I love my sister, Misty. I love her dark wild hair and olive skin. I love the insatiable joy she has when we pillow fight, and the grin that plasters her face when I dance to music. I loved her when she entered the world in 1995, and I love her now. Her entire being is something invaluable to me, but she is not a gift. More specifically, her difficulties and her burdens are not gifts to me.
Misty has Autism. The disorder that is bolded and underlined in headlines today, and presented as a scapegoat for tragedy. When we were children, I remember all the doctor’s visits, all the crying, all the screaming, and all the laughter. I remember my parents, toddlers themselves in the world of adulthood, scrambling in desperation to give Misty a good quality of life with what little information was available. As a unit, we tried to understand the complexities of Autism before Jenny McCarthy synthesized it into liquid, and stuck it in a syringe. More importantly though, I remember those telling me that Misty’s disability was gift. It was a gift that gave me strength, gave me courage, gave me patience. It was a platitude at was etched in letters written to me as a little girl, talked about in bible studies, and poured effortlessly out of people’s mouths with the coffee and donuts they had before a morning service.

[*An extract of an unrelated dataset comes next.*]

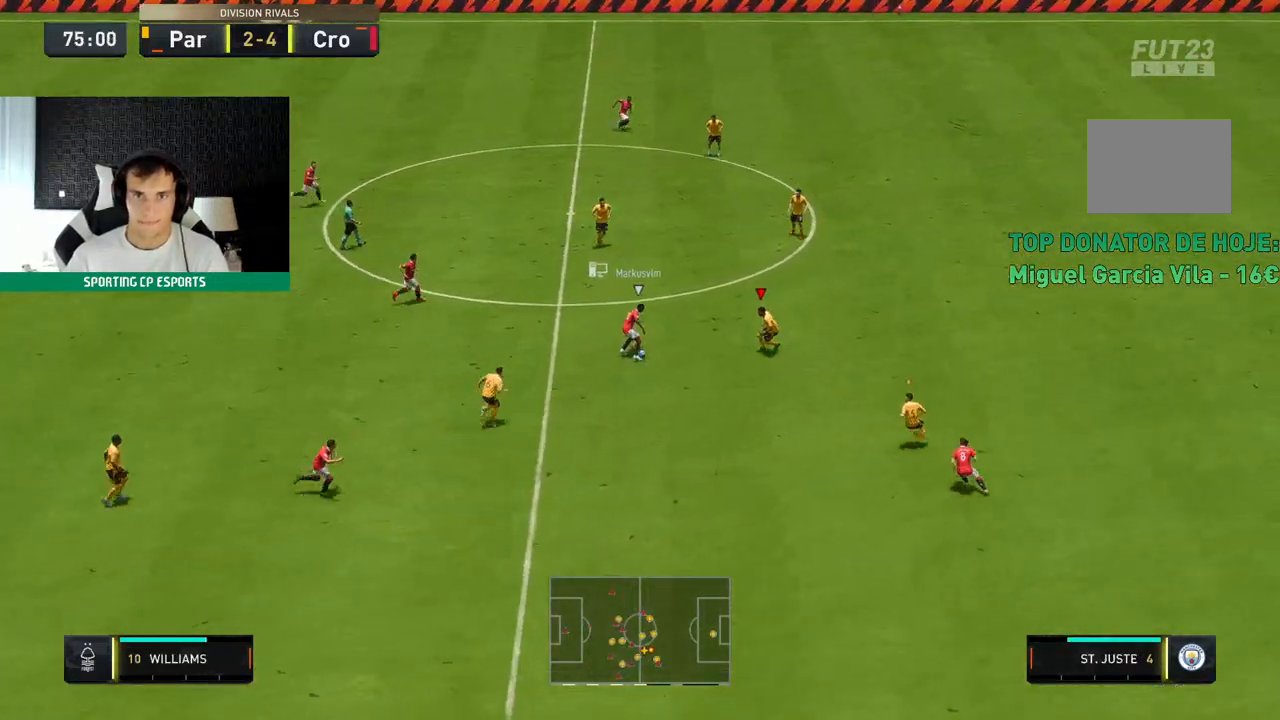
{"dt_ms": 500, "buttons": ["L2", "R2"], "left_stick": "up", "events": [[317, "left_stick", "up-left"], [400, "left_stick", "up"]]}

Misty lost her voice early on. It’s not a surprise to those who are in the Autistic community. It is something we understand, something we all learn to adapt to. Unfortunately, as Misty’s verbal communication waned, others’ voices became louder. A din that echoed in my thoughts, it fed the guilt that I was so lucky, and she, well, wasn’t. Christians told me God had a greater purpose for me. So I cried. I couldn’t give my sister my own voice as badly as I wanted to, and instead of saying, “it’s ok to be two different people,” or, “your sister finds happiness in her own way,” I was told her Autism was a gift to me. They would tell me quietly, my hands sometimes folded into theirs, that these trials I was experiencing are teaching me something deeply valuable, and trading places would only keep me away from sharing the qualities I had acquired with others.
This idea that my sister’s Autism is a gift to me is selfish. It is a reiteration of ableism, and of lack luster sympathy. Misty was not given Autism for my benefit. God did not cause her brain to change quickly so that I could learn to be virtuous. My sister is not a pawn in my life, or in anyone else’s. Misty is a human with her own thoughts and experiences. She has her own interests, her own emotions, and her own worldview.
Christians, I beg you, please don’t put your personal beliefs on a platter, and present it to me as if my sister was a piece of God’s teaching curriculum.
She is not a gift because she is Autistic. She is a gift because she is my sister. She is gift because she is one of my best friends.